▸ What the task asks: When you write out the listing, keep each word exactly as it stands but include none of its images.

**********

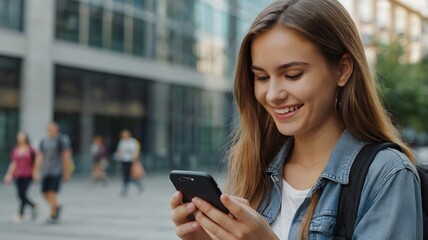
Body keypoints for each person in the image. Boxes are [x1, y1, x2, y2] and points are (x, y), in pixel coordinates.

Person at [170, 0, 423, 239]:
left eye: (292, 75)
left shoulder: (386, 174)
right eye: (261, 77)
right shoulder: (251, 165)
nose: (273, 95)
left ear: (343, 70)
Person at [33, 122, 72, 224]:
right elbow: (40, 156)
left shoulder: (61, 140)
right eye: (51, 129)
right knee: (44, 193)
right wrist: (36, 170)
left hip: (57, 170)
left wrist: (66, 172)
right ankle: (56, 206)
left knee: (52, 191)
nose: (53, 130)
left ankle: (52, 214)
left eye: (55, 128)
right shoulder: (43, 141)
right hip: (46, 170)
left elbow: (65, 156)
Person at [3, 132, 38, 223]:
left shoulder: (31, 150)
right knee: (20, 195)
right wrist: (9, 174)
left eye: (22, 137)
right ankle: (33, 206)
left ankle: (21, 214)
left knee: (23, 194)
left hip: (28, 174)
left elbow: (35, 163)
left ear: (26, 138)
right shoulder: (16, 150)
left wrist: (35, 173)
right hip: (18, 174)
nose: (20, 139)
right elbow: (14, 163)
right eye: (19, 137)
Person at [115, 129, 143, 196]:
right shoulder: (122, 142)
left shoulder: (132, 141)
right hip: (123, 160)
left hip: (130, 160)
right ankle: (134, 185)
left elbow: (136, 151)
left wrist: (134, 159)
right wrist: (119, 155)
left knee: (127, 176)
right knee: (125, 175)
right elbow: (119, 150)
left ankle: (127, 188)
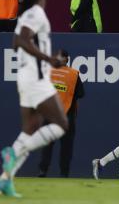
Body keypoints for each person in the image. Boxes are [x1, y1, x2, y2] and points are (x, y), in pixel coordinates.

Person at [0, 0, 68, 198]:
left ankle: (5, 180)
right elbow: (21, 41)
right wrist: (49, 60)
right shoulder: (36, 13)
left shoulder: (27, 14)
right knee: (61, 124)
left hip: (27, 77)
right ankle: (13, 153)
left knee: (30, 129)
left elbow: (16, 41)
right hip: (36, 79)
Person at [38, 49, 85, 178]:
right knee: (66, 147)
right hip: (67, 115)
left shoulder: (49, 72)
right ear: (67, 60)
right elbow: (81, 94)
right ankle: (64, 173)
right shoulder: (73, 74)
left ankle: (43, 171)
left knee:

**********

▸ Solution below:
Body keypoints for each person in the image. Boxes are [x1, y1, x2, y2] and points are (x, y), in pixel coordinates.

Person at [170, 0, 423, 239]:
left eye: (292, 75)
left shoulder: (386, 174)
right eye: (261, 77)
right shoulder: (251, 165)
nose: (273, 95)
left ear: (343, 70)
Person at [33, 122, 72, 224]:
right elbow: (40, 156)
left shoulder: (61, 140)
right eye: (51, 129)
right knee: (44, 193)
right wrist: (36, 170)
left hip: (57, 170)
left wrist: (66, 172)
right ankle: (56, 206)
left knee: (52, 191)
nose: (53, 130)
left ankle: (52, 214)
left eye: (55, 128)
right shoulder: (43, 141)
right hip: (46, 170)
left elbow: (65, 156)
Person at [3, 132, 38, 223]:
left shoulder: (31, 150)
right knee: (20, 195)
right wrist: (9, 174)
left eye: (22, 137)
right ankle: (33, 206)
left ankle: (21, 214)
left knee: (23, 194)
left hip: (28, 174)
left elbow: (35, 163)
left ear: (26, 138)
right shoulder: (16, 150)
left wrist: (35, 173)
right hip: (18, 174)
nose: (20, 139)
right elbow: (14, 163)
right eye: (19, 137)
Person at [115, 129, 143, 196]:
right shoulder: (122, 142)
left shoulder: (132, 141)
right hip: (123, 160)
left hip: (130, 160)
right ankle: (134, 185)
left elbow: (136, 151)
left wrist: (134, 159)
right wrist: (119, 155)
left knee: (127, 176)
right knee: (125, 175)
right elbow: (119, 150)
left ankle: (127, 188)
Body keypoints for each person in the image. Boxes are [x1, y1, x2, y2] and points are (x, y), in pixel coordinates.

Person at [0, 0, 68, 198]:
left ankle: (5, 180)
right elbow: (21, 41)
right wrist: (49, 60)
right shoulder: (36, 13)
left shoulder: (27, 14)
right knee: (61, 124)
left hip: (27, 77)
right ankle: (13, 153)
left knee: (30, 129)
left elbow: (16, 41)
right hip: (36, 79)
Person at [38, 49, 85, 178]:
right knee: (66, 147)
right hip: (67, 115)
left shoulder: (49, 72)
right ear: (67, 60)
right elbow: (81, 94)
right ankle: (64, 173)
right shoulder: (73, 74)
left ankle: (43, 171)
left knee:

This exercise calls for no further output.